Much of my work is still in private repositories not readily visible. However, my boss has kindly allowed me to post some of the code I've written so I can get some credit before the papers are published. This is one of those repositories.
This is an implementation of Bayesian Optimization, which functions by approximating our true response curve with a Gaussian process (random function). This is referred to as a surrogate model. As more and more data points are sampled we achieve a better approximation to the response curve.
The other component of Bayesian optimization is the acqusition function, which decides where we should next sample from. This seeks to balance exploration (maybe radically new parameters yield better results) with exploitation (fine-tuning parameters that have worked well previously. The combination of the surrogate model and acquisition function determines how well the model performs. Different choices of parameters and functions can radically change Bayesian optimization from quickly converging to the best value to being worse than random sampling. The only way to determine the best Bayes opt parameters is empirically.
Tutorials:
For the mathematically minded this paper provides a good summary of Bayesian optimization:
https://arxiv.org/pdf/1807.02811.pdf
For those less mathematically inclined
The initial implementation/repository design was done by Austin Talbot (firstname . lastname 1993 @ gmail). Corey Keller has the final say on any decisions regarding this repository.
The dependencies are listed in requirements_botorch.txt, but listed here they are
- jupyter - allows for Jupyter notebooks to demonstrate functioning and store results
- gym - allows for interactive simulations
- tqdm - trange allows for progress measurement in for loops
- botorch - Facebook's Bayesian optimization implementation
- matplotlib - visualization library analagous to MATLAB (MATplotlib)
- torch - pytorch, basis of botorch
- torchvision - potentially unnecessary
- torchaudio - potentially unnecessary
Make sure anaconda is downloaded, with instructions found at
Having installed Anaconda, you can create a conda environment to use the scripts. This can be done in terminal using the following commands:
conda create -n bayes_opt python=3.10
conda activate bayes_opt
pip install -r requirements_botorch.txt
Having installed the necessary packages you can now use this environment whenever you want to run the code. Type
conda activate bayes_opt
to open this environment and type
conda deactivate
once you have concluded your work. This will prevent you from accidentally installing extra packages in the environment that can potentially break the implementation.
Code - this directory has the Bayesian optimization code. At this moment the only implementation uses BoTorch.
Demos - this directory has a series of examples, demonstrating how the code can be used. This will be similar to the scripts in UnitTests, except it will be nicely formatted so that anyone can understand how to use these scripts with minimal python experience.
UnitTests - this directory has a list of unit tests to ensure proper functioning of the code. These are example scripts where the behavior is known by default to ensure proper functioning of any code additions/modifications.
Every script in UnitTests/SmokeTest should be run before commiting to the main repository. This will ensure that the basic functions compile and that changes do not affect basic structure. This is simple to do on MACOS or Linux! In Terminal simply type the commands
chmod 777 runAll.sh
./runAll.sh
After you do this once the first line is unnecessary! There is simply no excuse for not running this every time before a commit. It will print a bunch of text and if
!!!!!!!!!!!
!!!!!!!!!!!
Test Failed
!!!!!!!!!!!
!!!!!!!!!!!
appears anywhere in the output figure out what's wrong before commiting!
Every commit should include the version number (which should be incremented, and the associated string version included in the code files changed accordingly). Therefore, when any saved model is loaded it is straightforward to see which version of the code that model used.
The code should be well-commented, meaning that the comments in the code should be informative enough that anyone even without a technical background should be able to understand how the code works by the comments alone. The first lines in every file should be a triple-quoted string that documents the file so that anyone can type
import filename
print(filename.__doc__)
and have the contents of that file summarized.

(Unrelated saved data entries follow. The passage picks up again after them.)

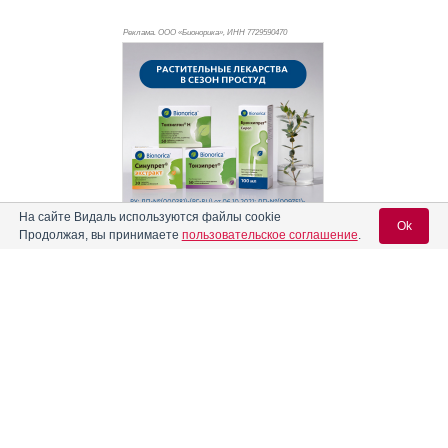
Реклама. ООО «Бионорика», ИНН 772
9590470
На сайте Видаль используются файлы cookie
Ok
Продолжая, вы принимаете
пользовательское соглашение
.
Реклама
Содержание
Вход для специалистов
E-mail учетной записи Vidal:
Форма выпуска, упаковка и состав
Клинико-фармакологич. группа
Пароль:
Фармако-терапевтическая группа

It should include a paragraph(s) summary, a list of any objects, methods, a contributor list, and a version history.
Any function should also have its first line be a triple-quoted string so that the lines of code
from filename import func
from filename import ExampleObject
myObject = ExampleObject(params)
print(func.__doc__)
print(myObject.method.__doc__)
provide information on what the method does. It should provide a line summary of the method purpose, a list of parameters (if any), and what the method returns. All of these should have type and default value (if any) included.
Any object methods that are not meant to be used by a biologist should begin with an underscore.
Every single object should have the __repr__ implemented so that the line
print(myObject)
should actually provide meaningful information to the user. At a minimum it should provide the version number and creation date of the object.